Almere Natuur

Dé blog over de Almeerse natuur


1 reactie

Eksterplaag

kop-eksterIk val maar meteen met de deur in huis: eksters roven merelnesten. En mussennesten, en jonge koolmeesjes. Er zijn maar weinig vogelsoorten die zo een slechte reputatie hebben als de ekster. Met zoveel eksters in de stad, kan het niet anders dan dat de merels daar onder leiden, toch?

Meten is weten en daarom worden al tientallen jaren de vogels in Nederland geteld. Zien we in die tellingen ook dat de ekster toeneemt en de zangvogels af? En leveren die tellingen daarmee het bewijs van een groot effect van eksters op de zangvogelpopulatie? Dat is wellicht te simpel. Een waargenomen afname van de ene soort hoeft niet het gevolg te zijn van de toename van een ander. Met andere woorden, is het verband wel causaal? Mooi voorbeeld: je kan de aantallen in Nederland broedende ooievaars in een grafiek zetten met het aantal geboortes van de mensen (1900-1980). Sinds de Ooievaar afneemt (vanaf de jaren ’60) neemt ook het aantal geboortes af! Maar – en dat hoef ik u eigenlijk niet te vertellen, toch – het zijn niet de ooievaars die het aantal geboortes onder de Nederlanders bepalen. Het is de “welvaart” die zorgde dat de ooievaarpopulatie afnam en diezelfde welvaart die zorgde voor kleinere gezinnen.

En dan de tellingen. De landelijke trend van de ekster is eigenlijk al jaren stabiel (bron: SOVON) en die van de merel groeiend. Koolmees? Groeiend. Huismus? Afname. Als we inzoomen op de steden zien we een ander beeld. De ekster neemt daar toe. Maar ook de huismus neemt (weer) toe, de aantallen koolmees zijn stabiel en de merel laat een (matige) afname zien. Zo eenduidig is dat dus allemaal niet. Als de ekster verantwoordelijk is voor die afname van merels, waarom dan niet voor die andere soorten? En waarom zien we dat dan alleen in de stad?

Een merel kan drie legsels per jaar produceren met elk gemiddeld vier eieren. Als alles groot komt levert dat in één jaar tijd 12 jongen op. Met een gemiddelde leeftijd van 5 jaar is dat 70 jongen voor dat ene paar. En als al die jongen ook weer jongen produceren wordt wel duidelijk dat de aantallen de pan uit vliegen. Aan het eind van het tweede jaar zijn dat al 100 vogels en in jaar 7 anderhalf miljoen merels in de straat. Denk eens even in wat die driekwart miljoen zingende merelmannen in de straat met onze nachtrust zou doen! Tuurlijk loopt dat zo een vaart niet. Ze leggen zo veel eieren omdat er ook veel sneuvelen. Uit het nest gevallen jonkies zijn prooi voor egels, er sneuvelen vogels in het verkeer, sperwers verorberen merels en dus ook die ekster. En vlak vooral de huiskatten niet uit.
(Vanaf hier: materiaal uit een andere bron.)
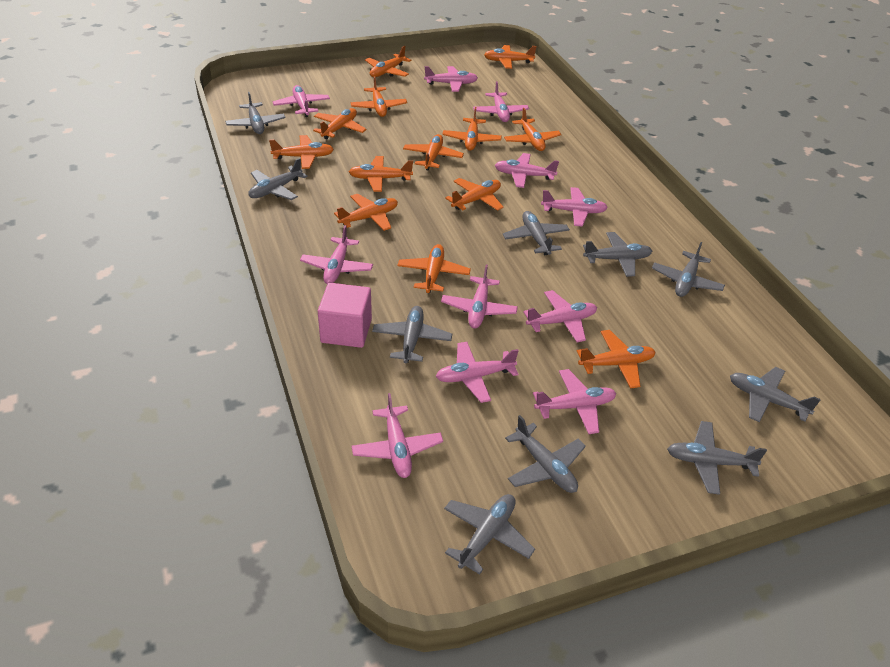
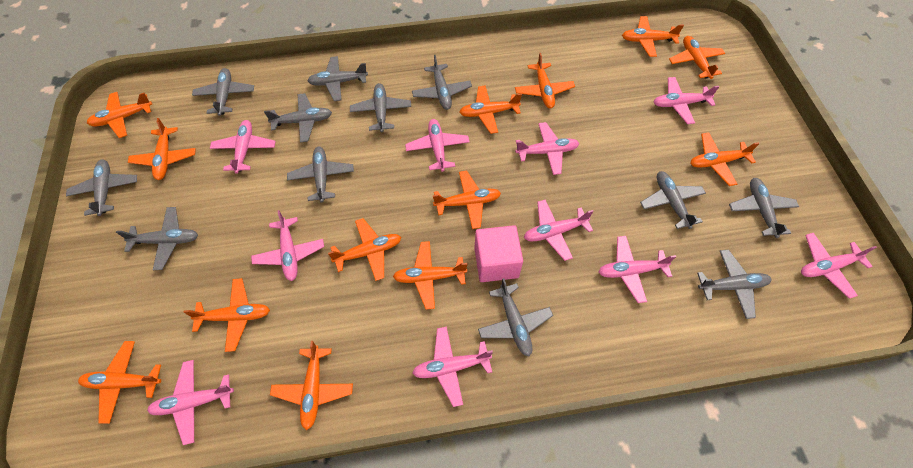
grey plane: 10 -> 12
pink plane: 11 -> 10

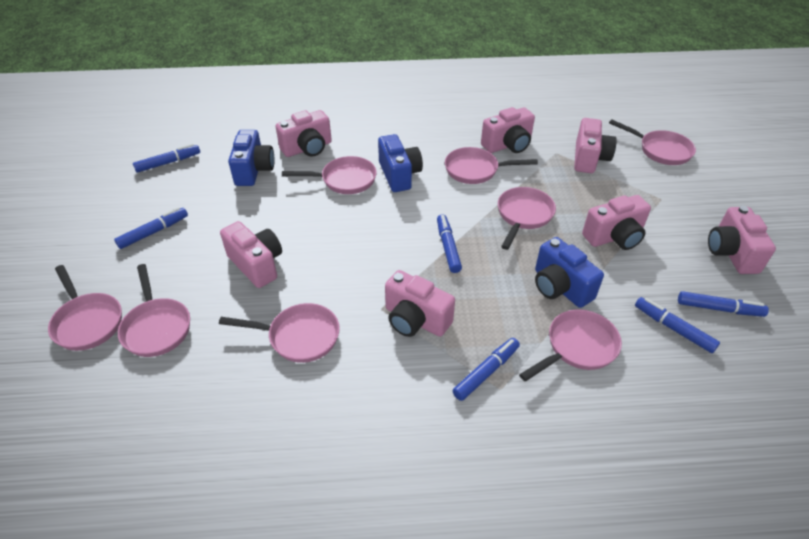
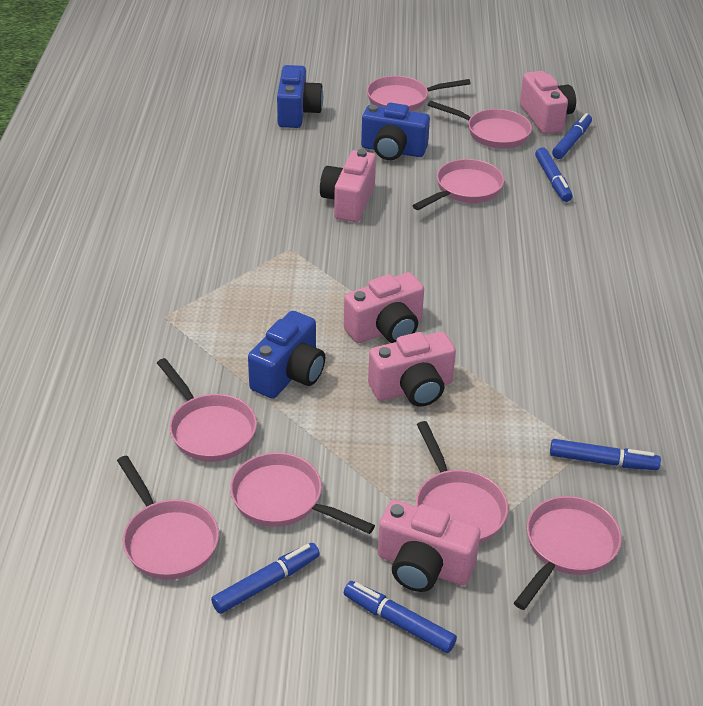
blue marker: 6 -> 5
pink camera: 7 -> 5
Het is zelden zo dat een roofdier de stand van zijn prooi bepaald. In veel gevallen is het eerder andersom. Bij de weinig kieskeurige ekster werkt dat nog weer anders. Als er veel merels zijn, is het voor een ekster erg makkelijk om de nesten te vinden. Maar als de merelnesten schaars worden, gaat hij echt geen tijd steken in die laatste nestjes. In die tijd heeft hij zo veel andere prooien gevonden (spinnen, kadavers, muizen) dat zijn maag al lang gevuld is. Andere vraag: zou de merelstand profiteren van het beperken van de eksterstand? Waarschijnlijk niet. Er zijn zoveel meer kapers op de kust die met alle liefde de potentiële eksterprooien voor hun rekening nemen.

Terug naar de stadsvogeltellingen dan. Als we de stadsvogelbalans opmaken, zijn het vooral de struweel en struikvogels die het slecht doen (winterkoning, heggenmus, merel, roodborst). De vogels die het meer moeten hebben van de open omgeving (kauw, huismus, ekster) doen het goed. En net als met de welvaart-ooievaars lijkt hier een andere verklaring meer voor de hand. Zou – het is misschien een gek idee hoor – de tuinvertegeling geen belangrijke factor kunnen zijn?